--- Texto ---
Revista Cultura y Ocio

Manko You-punky y los maniquíes

Por Zogoibi @pabloacalvino
Manko You-punky y los maniquíes

El Brasa Viva es, por su buena relación calidad-precio, tal vez la brasería más popular de la capital de Moquegua. Su valoración en redes sociales es alta y suele estar lleno durante las horas punta restaurantiles, pese a su orientación comercial un poco al estilo de los fast-food, con una limitada oferta de platos, una atención y servicio rápidos y una filosofía tipo "llega, come, paga y márchate": al cliente le toman la orden nada más sentarse y, en poco más de cinco minutos, le traen lo que haya pedido. Pero como el local no tiene más allá de una docena de mesas y son muchos los moqueguanos que, sobre todo por la tarde, acuden a cenar allí, con frecuencia hay cola de clientes esperando en la puerta a que otros acaben.
--- Extracto del listado ---
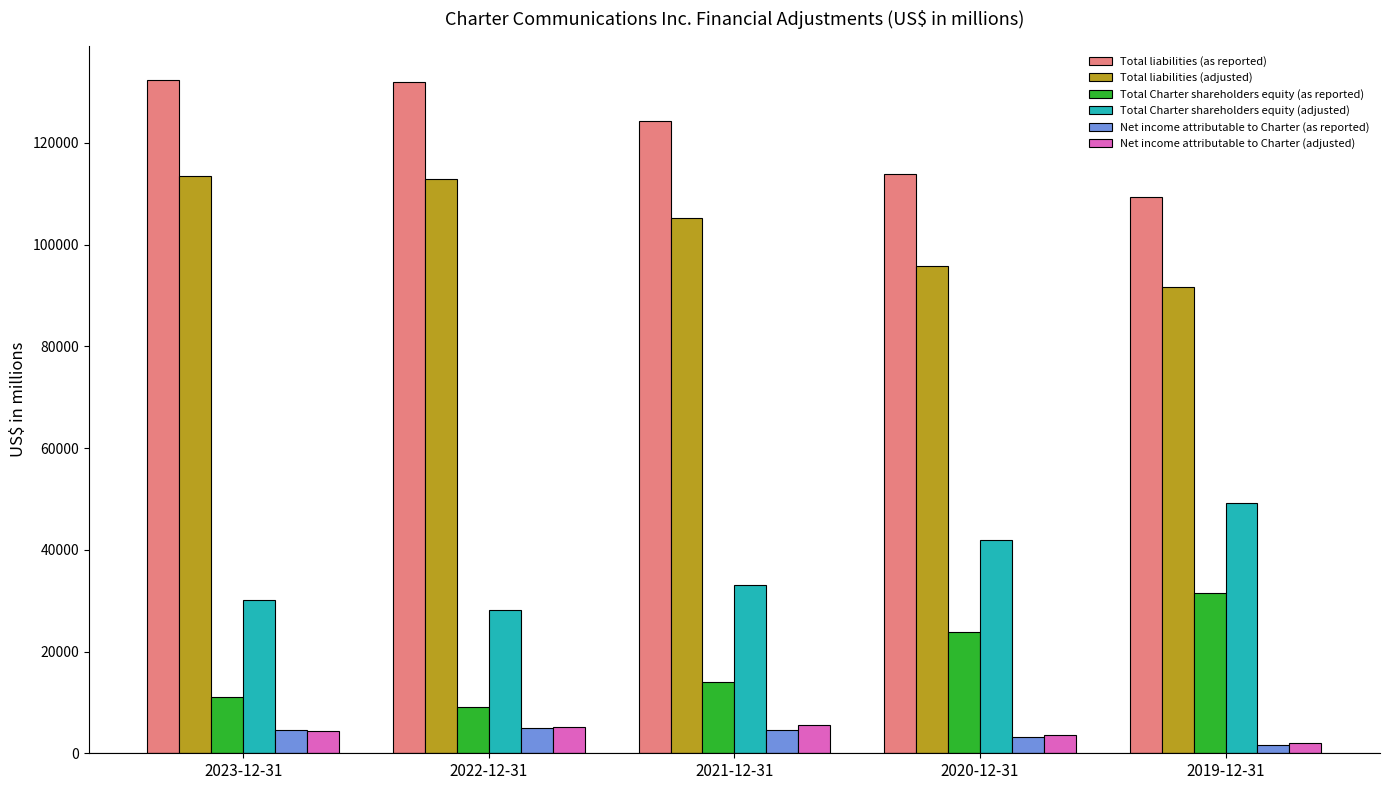

What is the maximum value shown in the chart?

132475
---
■ Tareas:
1/ Según el texto sobre el Brasa Viva, ¿en cuánto tiempo le traen al cliente lo que ha pedido?
2/ Reescribe el texto sobre el Brasa Viva desde "El Brasa Viva" hasta "que otros acaben.", ambos incluidos, y sustituye "brasería" por "parrilla".
3/ Prosigue el texto sobre el Brasa Viva a partir de su última frase.

■ Respuestas del ejercicio:
1/ En poco más de cinco minutos.

2/
El Brasa Viva es, por su buena relación calidad-precio, tal vez la parrilla más popular de la capital de Moquegua. Su valoración en redes sociales es alta y suele estar lleno durante las horas punta restaurantiles, pese a su orientación comercial un poco al estilo de los fast-food, con una limitada oferta de platos, una atención y servicio rápidos y una filosofía tipo "llega, come, paga y márchate": al cliente le toman la orden nada más sentarse y, en poco más de cinco minutos, le traen lo que haya pedido. Pero como el local no tiene más allá de una docena de mesas y son muchos los moqueguanos que, sobre todo por la tarde, acuden a cenar allí, con frecuencia hay cola de clientes esperando en la puerta a que otros acaben.

3/
Como su nombre sugiere, se especializa en carnes a la parrilla y, aunque los cortes no son los mejores del mercado, por regla general son aceptables, las porciones generosas y los platos vienen acompañados con buenas papas fritas y ensalada. Sirven, además, vino cosechero del país en jarras, que -para quien guste del semiseco- no está mal de sabor y a un precio muy razonable. Un buen lugar, en fin, para ir varias veces a tantear los platos cárnicos más populares del Perú sin dejarse la cartera en el intento: por menos de 40 soles se come uno una parrillada de res, chancho, cordero o anticuchos, más el choricillo de propina, incluyendo la guarnición y la bebida.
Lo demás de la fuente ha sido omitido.